Der Präsident des Bundes der Energieverbraucher Aribert Peters bezeichnete die Preispolitik der Konzerne "als Freibeuterei zu Lasten der Verbraucher." Privathaushalte und Industrieunternehmen zahlten auf Grund überteuerter Handelspreise an der Börse für jede Kilowattstunde Strom drei Cent zu viel. Ein Musterhaushalt mit 3500 Kilowattstunden Jahresverbrauch und einer Stromrechnung von 700 Euro im Jahr zahle damit 105 Euro jährlich zu viel.
Das Bundeswirtschaftsministerium hat sich erneut für mehr Wettbewerb und Transparenz ausgesprochen. Wirtschaftsminister Michael Glos (CSU) sehe Handlungsbedarf auf dem Stromerzeugungsmarkt, sagte eine Sprecherin am Montag in Berlin. Glos arbeitet derzeit an einer Verschärfung des Kartellrechts, damit das Bundeskartellamt die Preise der Stromkonzerne genauer unter die Lupe nehmen kann.

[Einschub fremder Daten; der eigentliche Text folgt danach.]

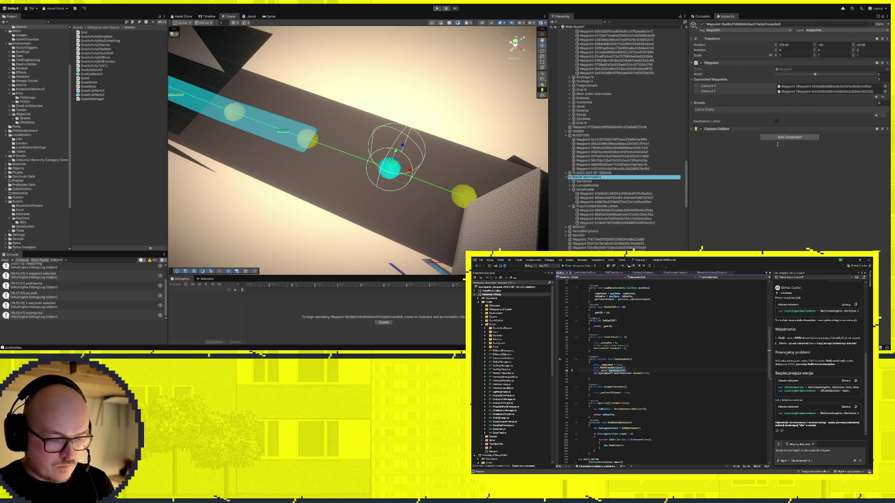
Add an exit-interior trigger and a dead-end TransitionStreetAlongView street link to the middle waypoint
left_click(795, 155)
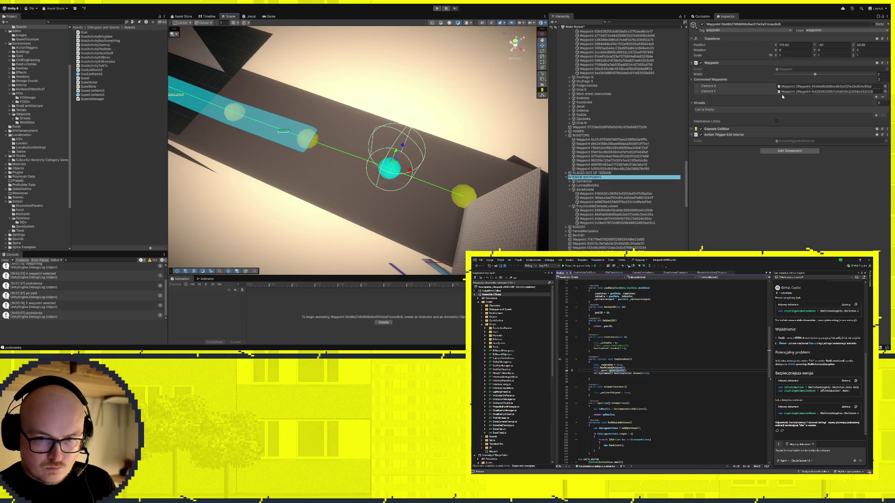
key("ctrl+z")
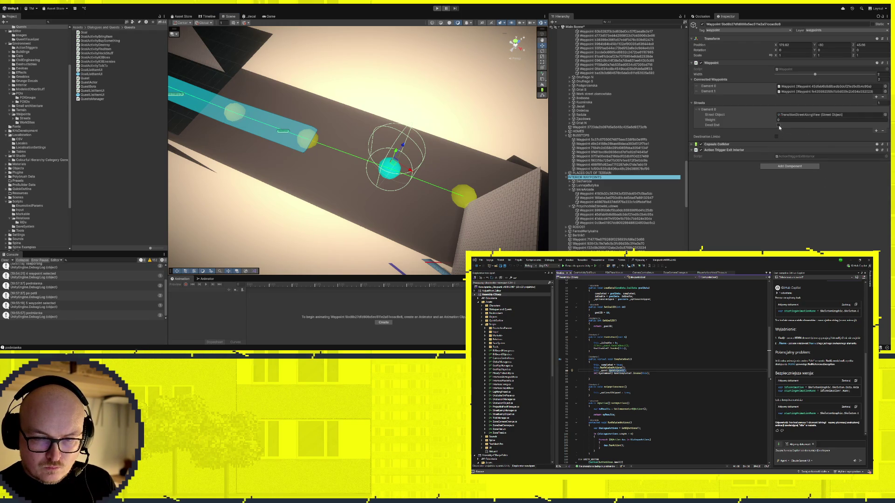
left_click(779, 125)
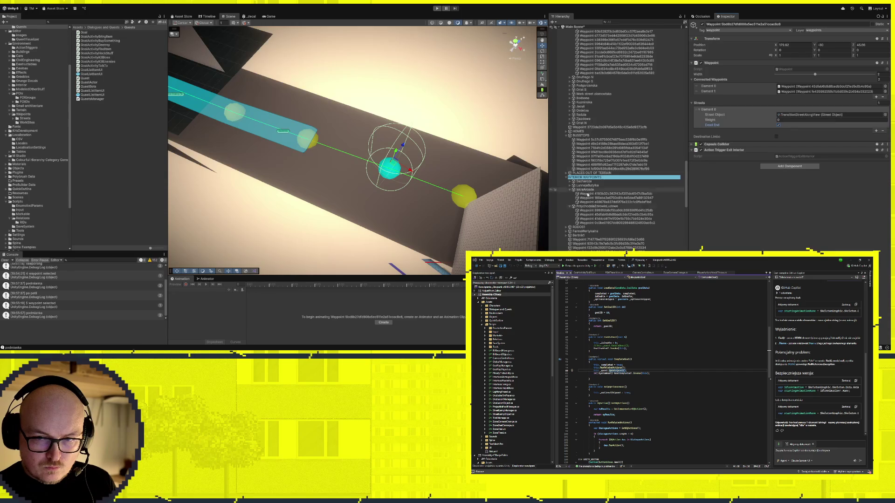
Remove the extra street entry from the neighbouring waypoint and recheck the middle one
left_click(314, 146)
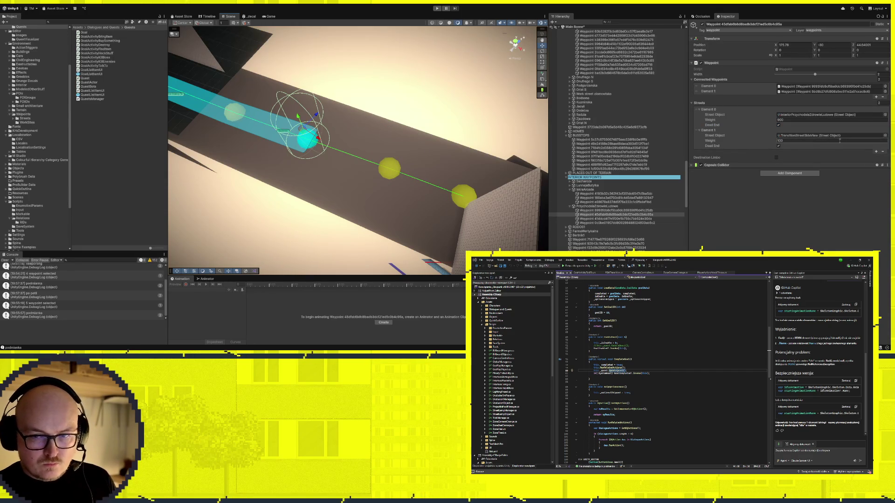
left_click(883, 152)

Hessens Wirtschaftsminister Alois Rhiel (CDU) forderte den Staat auf, die Stromsteuer zu halbieren. "Das allein würde die privaten Stromrechnungen pro Haushalt um rund sechs Prozent oder 35 Euro im Jahr senken". Die Senkung könnte mit der Versteigerung der CO2- Verschmutzungszertifikate gegenfinanziert werden. Außerdem forderte er erneut schärfere Gesetze, um mehr Wettbewerb auf dem Strommarkt zu erzwingen. "Notfalls muss der Staat das Preistreiber-Quartett der Stromerzeuger auflösen können", meinte Rhiel mit Blick auf die großen Anbieter E.ON, RWE, Vattenfall und EnBW.